• **What to work on**: Each line in the entries below that holds the word "CROSS" belongs in the answer.

########################################

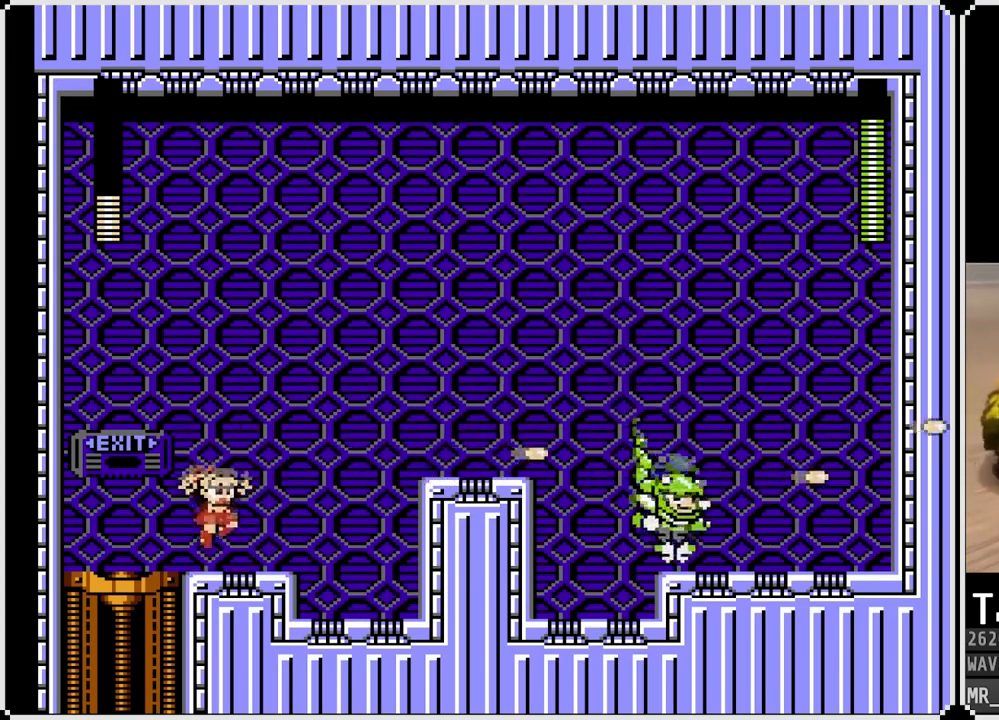
{"buttons": [], "left_stick": "center", "right_stick": "center", "events": [[117, "CROSS", "down"], [167, "SQUARE", "down"], [217, "CROSS", "up"], [283, "SQUARE", "up"], [317, "SQUARE", "down"], [417, "SQUARE", "up"]]}
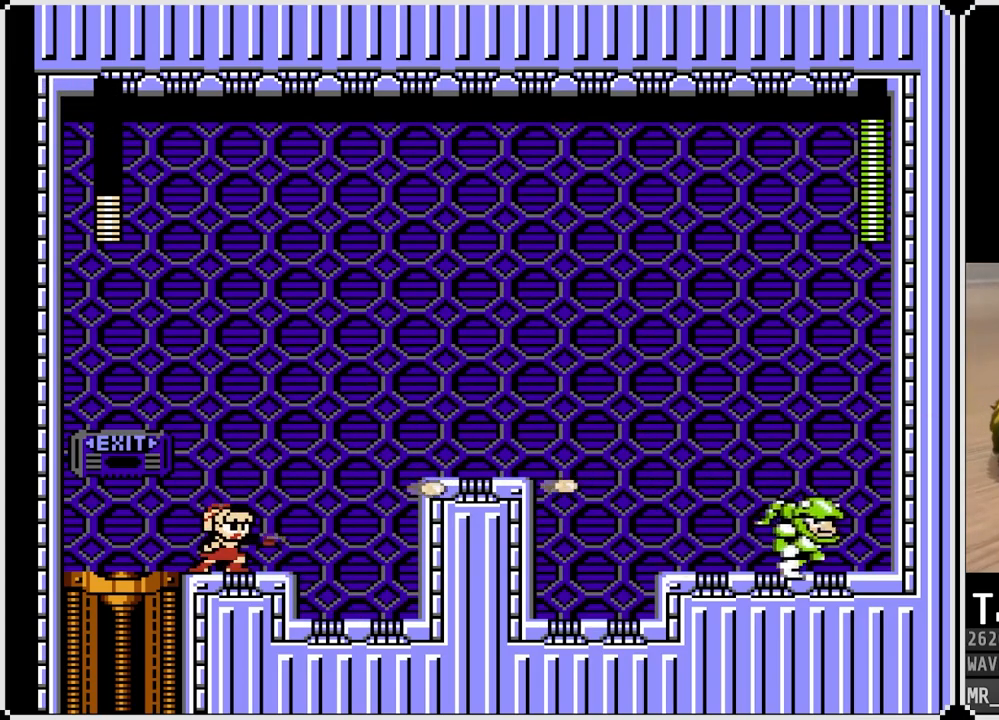
{"buttons": [], "left_stick": "center", "right_stick": "center", "events": [[50, "CROSS", "down"], [100, "SQUARE", "down"], [167, "CROSS", "up"], [217, "SQUARE", "up"], [267, "SQUARE", "down"], [367, "SQUARE", "up"]]}
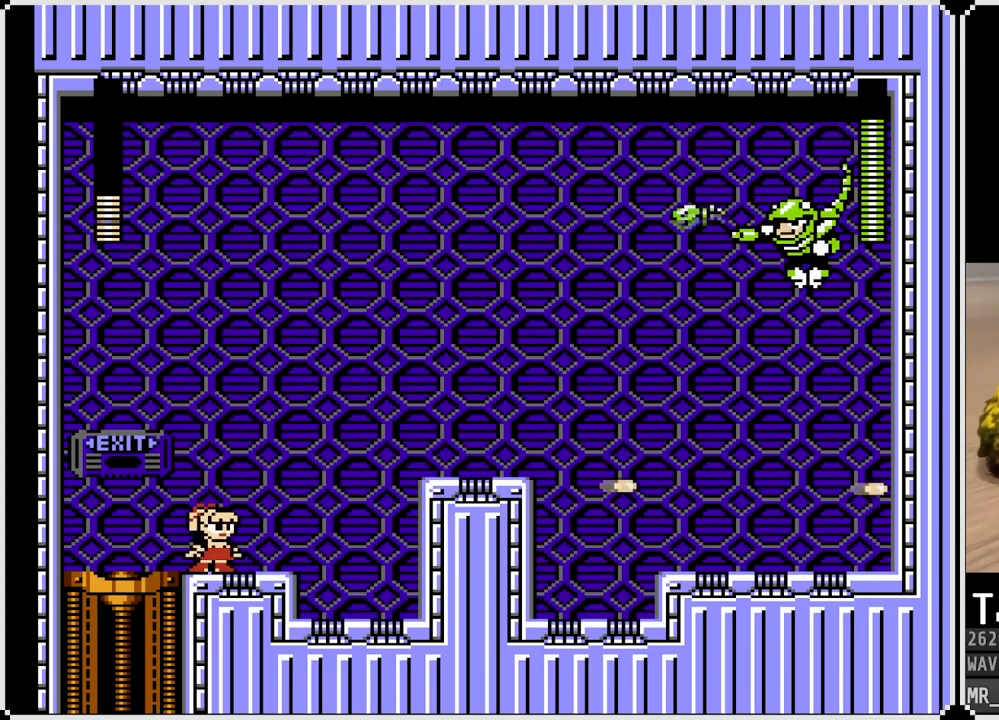
{"buttons": ["SQUARE"], "left_stick": "center", "right_stick": "center", "events": [[17, "SQUARE", "down"], [117, "SQUARE", "up"], [167, "SQUARE", "down"], [283, "SQUARE", "up"], [350, "SQUARE", "down"], [417, "SQUARE", "up"], [500, "SQUARE", "down"]]}
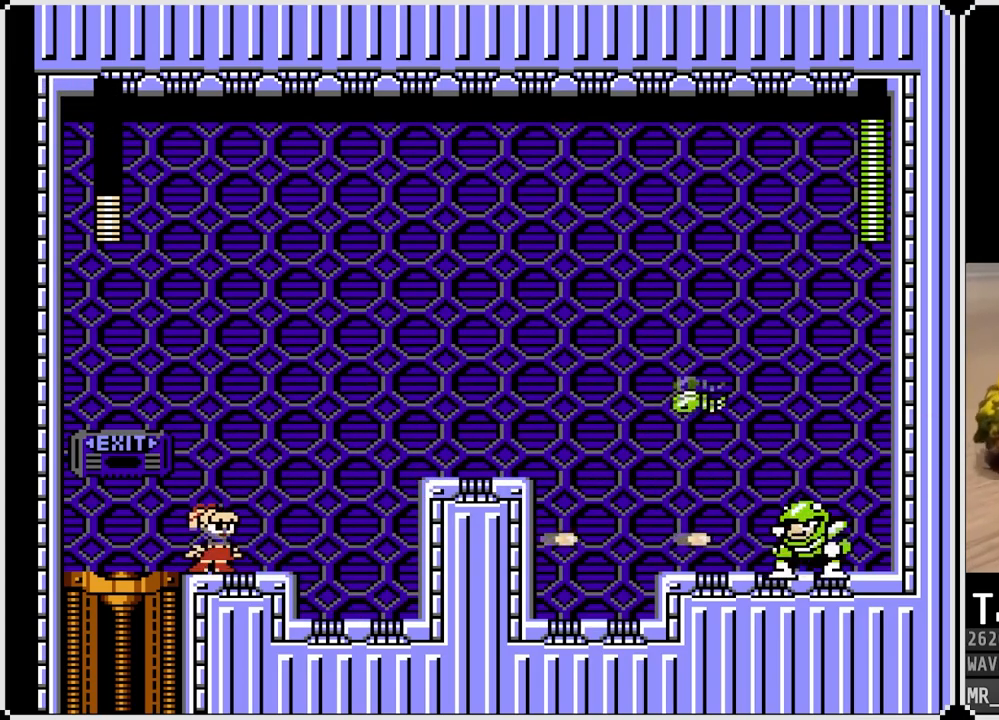
{"buttons": [], "left_stick": "center", "right_stick": "center", "events": [[83, "SQUARE", "up"], [150, "SQUARE", "down"], [233, "SQUARE", "up"], [317, "SQUARE", "down"], [383, "SQUARE", "up"]]}
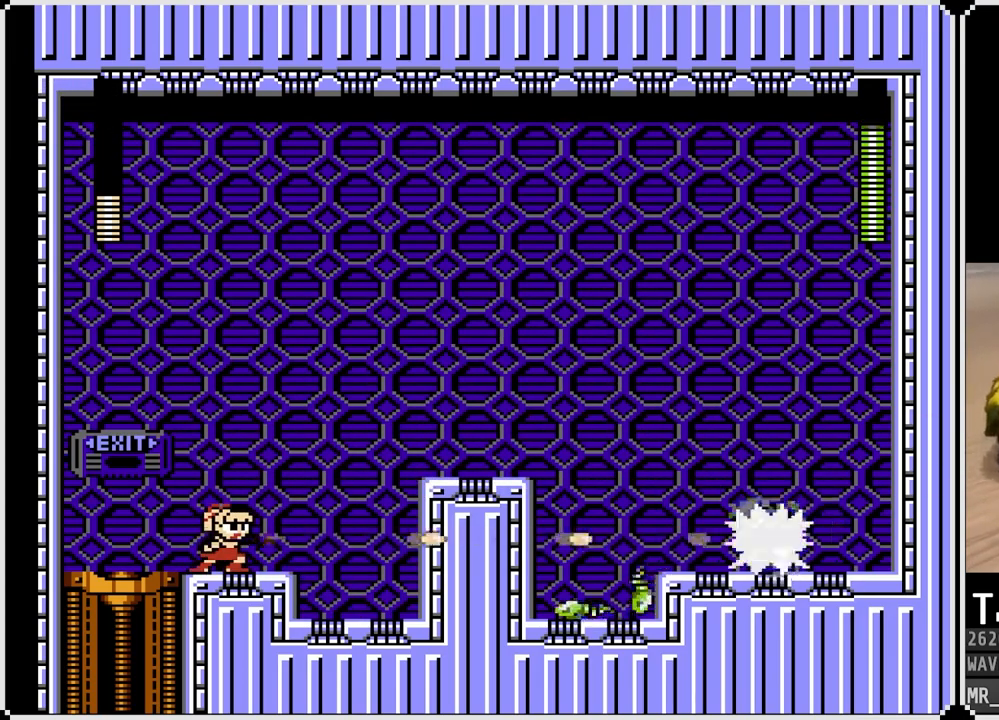
{"buttons": ["SQUARE"], "left_stick": "center", "right_stick": "center", "events": [[33, "SQUARE", "down"], [150, "SQUARE", "up"], [233, "SQUARE", "down"], [317, "SQUARE", "up"], [400, "SQUARE", "down"]]}
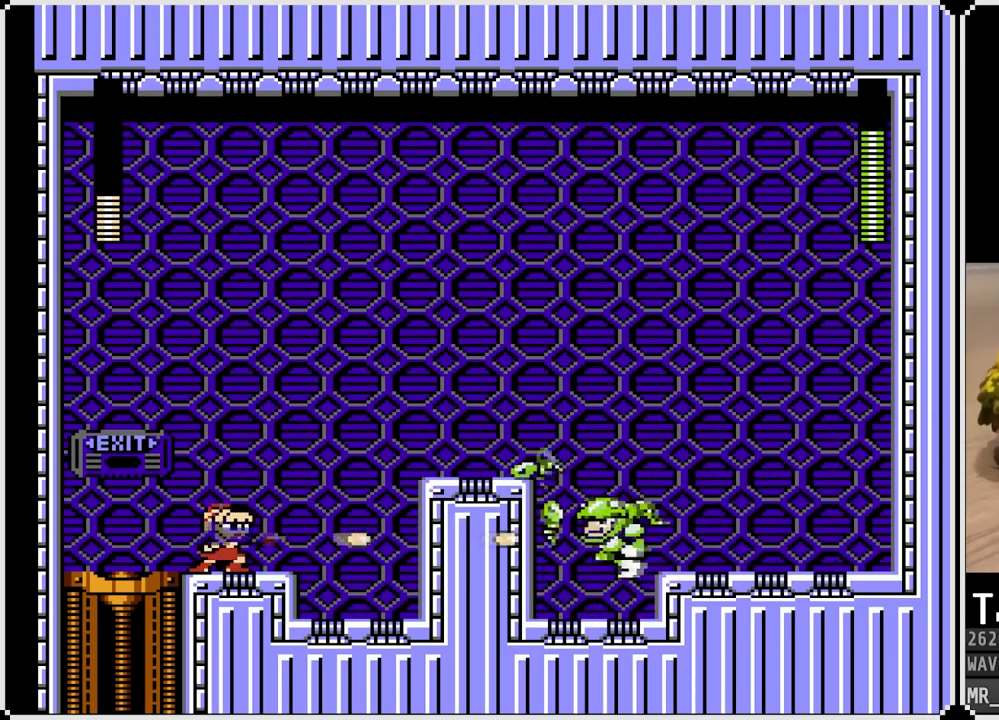
{"buttons": ["SQUARE"], "left_stick": "center", "right_stick": "center", "events": [[17, "SQUARE", "up"], [83, "SQUARE", "down"], [183, "SQUARE", "up"], [267, "SQUARE", "down"], [350, "SQUARE", "up"], [450, "SQUARE", "down"]]}
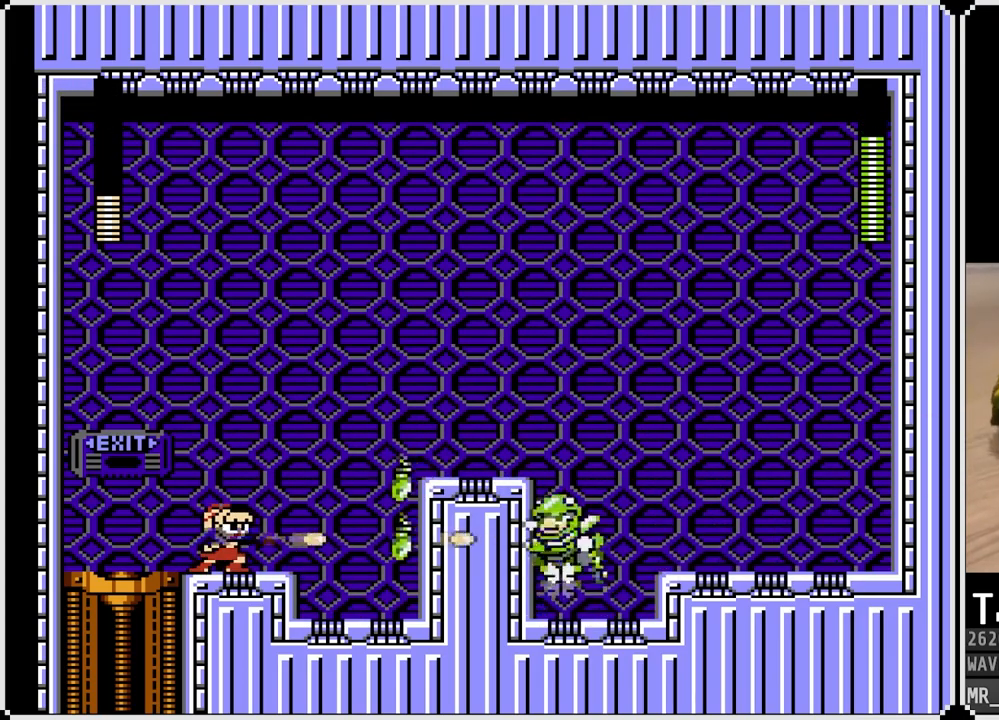
{"buttons": ["CROSS"], "left_stick": "center", "right_stick": "center", "events": [[83, "SQUARE", "up"], [483, "CROSS", "down"]]}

########################################

• **Problem solution**:
{"buttons": [], "left_stick": "center", "right_stick": "center", "events": [[117, "CROSS", "down"], [167, "SQUARE", "down"], [217, "CROSS", "up"], [283, "SQUARE", "up"], [317, "SQUARE", "down"], [417, "SQUARE", "up"]]}
{"buttons": [], "left_stick": "center", "right_stick": "center", "events": [[50, "CROSS", "down"], [100, "SQUARE", "down"], [167, "CROSS", "up"], [217, "SQUARE", "up"], [267, "SQUARE", "down"], [367, "SQUARE", "up"]]}
{"buttons": ["CROSS"], "left_stick": "center", "right_stick": "center", "events": [[83, "SQUARE", "up"], [483, "CROSS", "down"]]}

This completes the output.